Which, yeah, this makes for tourist heaven. Us Anglophones turn up, consume too much, get over-excited, and then leave singing the place’s praises. For a festival started with the express intention of advertising a city’s potential for tourism and trade, that’s hardly a surprise.

But on a small, local scale, that’s huge. Local businesses probably do great, the economy gets a boost or whatever, but goddamn can you imagine being a 15-year-old through this sort of thing? Hell, any age at all, but 15 really would rule. It’d be like the carnival rolling through town but instead of a shit magic show, you get Sting. You can hang out with your friends, make out with someone because you’re not exactly going to have the courage during the school year, and run around the streets of your hometown, all for an amount of money you could make from a moderately successful, vaguely offensive viral video.

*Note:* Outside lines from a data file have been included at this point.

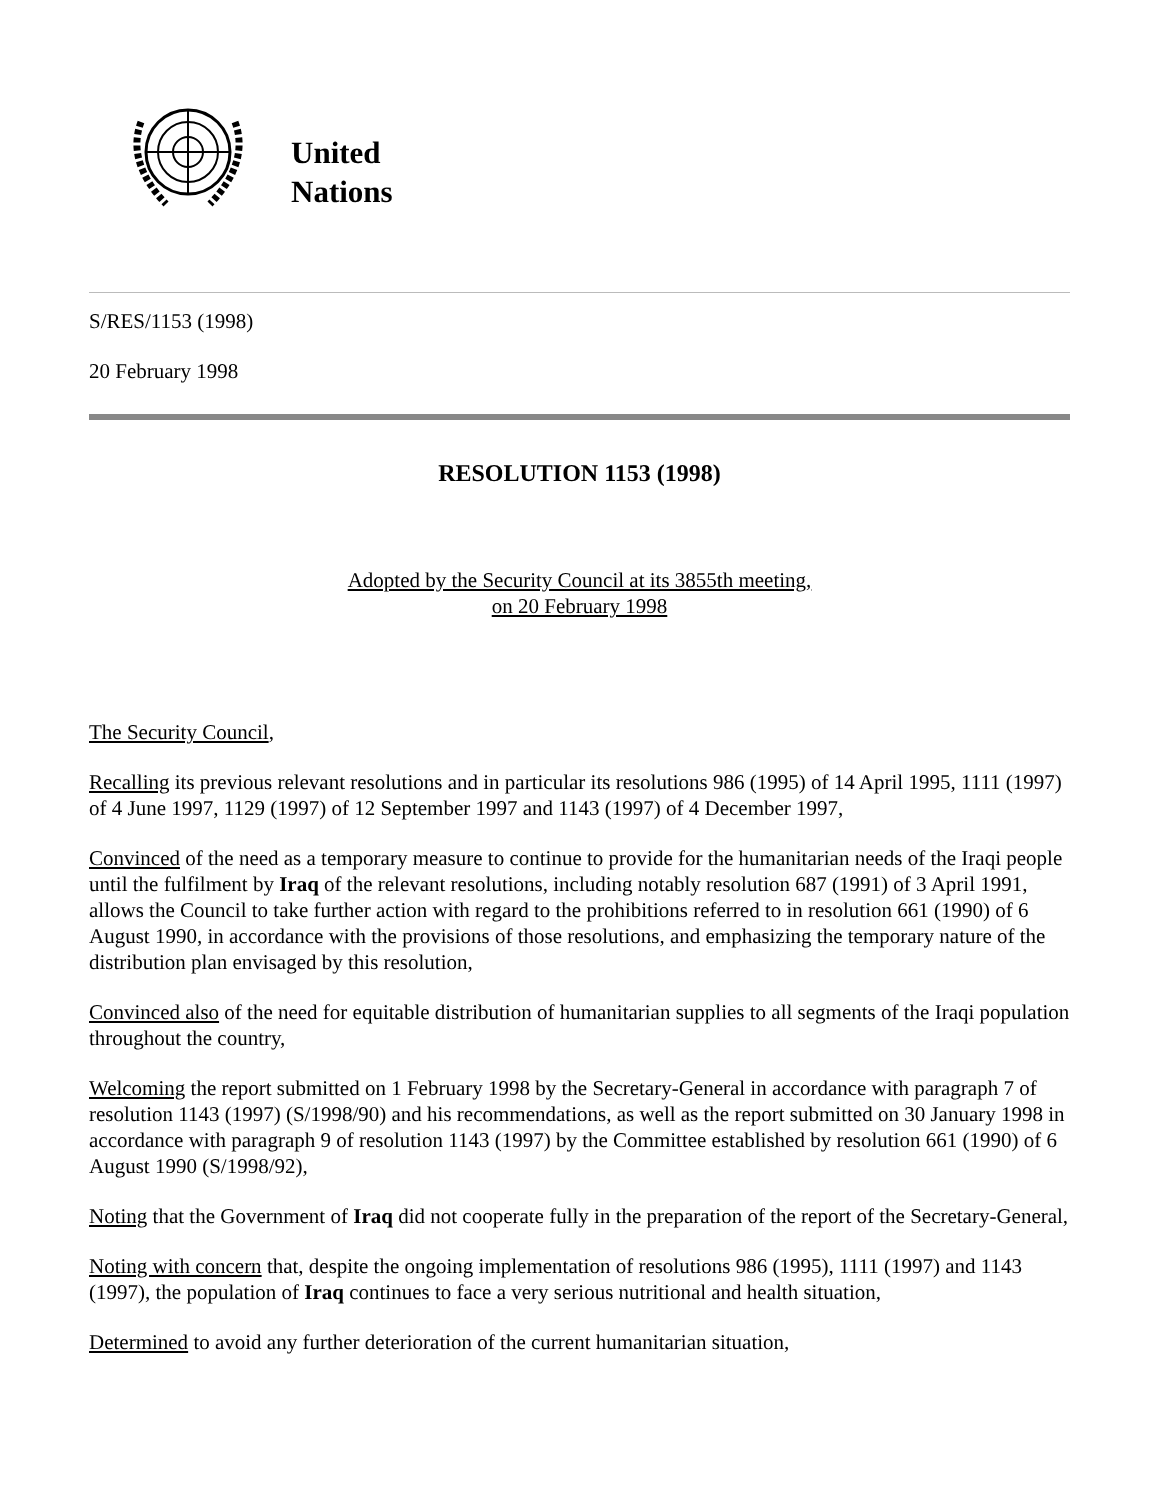United
Nations
S/RES/1153 (1998)
20 February 1998
RESOLUTION 1153 (1998)
Adopted by the Security Council at its 3855th meeting,
on 20 February 1998
The Security Council,
Recalling its previous relevant resolutions and in particular its resolutions 986 (1995) of 14 April 1995, 1111 (1997) of 4 June 1997, 1129 (1997) of 12 September 1997 and 1143 (1997) of 4 December 1997,
Convinced of the need as a temporary measure to continue to provide for the humanitarian needs of the Iraqi people until the fulfilment by Iraq of the relevant resolutions, including notably resolution 687 (1991) of 3 April 1991, allows the Council to take further action with regard to the prohibitions referred to in resolution 661 (1990) of 6 August 1990, in accordance with the provisions of those resolutions, and emphasizing the temporary nature of the distribution plan envisaged by this resolution,
Convinced also of the need for equitable distribution of humanitarian supplies to all segments of the Iraqi population throughout the country,
Welcoming the report submitted on 1 February 1998 by the Secretary-General in accordance with paragraph 7 of resolution 1143 (1997) (S/1998/90) and his recommendations, as well as the report submitted on 30 January 1998 in accordance with paragraph 9 of resolution 1143 (1997) by the Committee established by resolution 661 (1990) of 6 August 1990 (S/1998/92),
Noting that the Government of Iraq did not cooperate fully in the preparation of the report of the Secretary-General,
Noting with concern that, despite the ongoing implementation of resolutions 986 (1995), 1111 (1997) and 1143 (1997), the population of Iraq continues to face a very serious nutritional and health situation,
Determined to avoid any further deterioration of the current humanitarian situation,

This is a not-for-profit festival run like a private business; every penny that they make gets poured back into the next year’s festival. So the money they made off last year’s sets by Foo Fighters (!) and The Rolling Stones (!!) went back into booking Red Hot Chili Peppers this year. It’s painfully, criminally optimistic to imagine that festivals in the US would ever follow suit, at least without some genuine incentive. Festivals of this size and scale tend to be dominated by the touring cavalcade of mid-cycle acts who occupy the Michelob Ultra stage at Coachella or something. They’re often bankrolled by nothing more than corporate sponsorship and high-risk debt, and, to no great surprise, they go bust in a few years, only to be replaced by the same thing with a different name after a brief hiatus. SunSparkle Festival becomes MoonFest which in turn becomes CornTingle Open Air.

But here, in the middle of all the charm and prettiness, is a model for the sustainable, genuinely enjoyable, city-wide music festival: cheap tickets, reinvestment, locally-based organizers, and a modicum of respect for the city itself. That way, fedoras will once again retake their rightful place as acceptable headwear.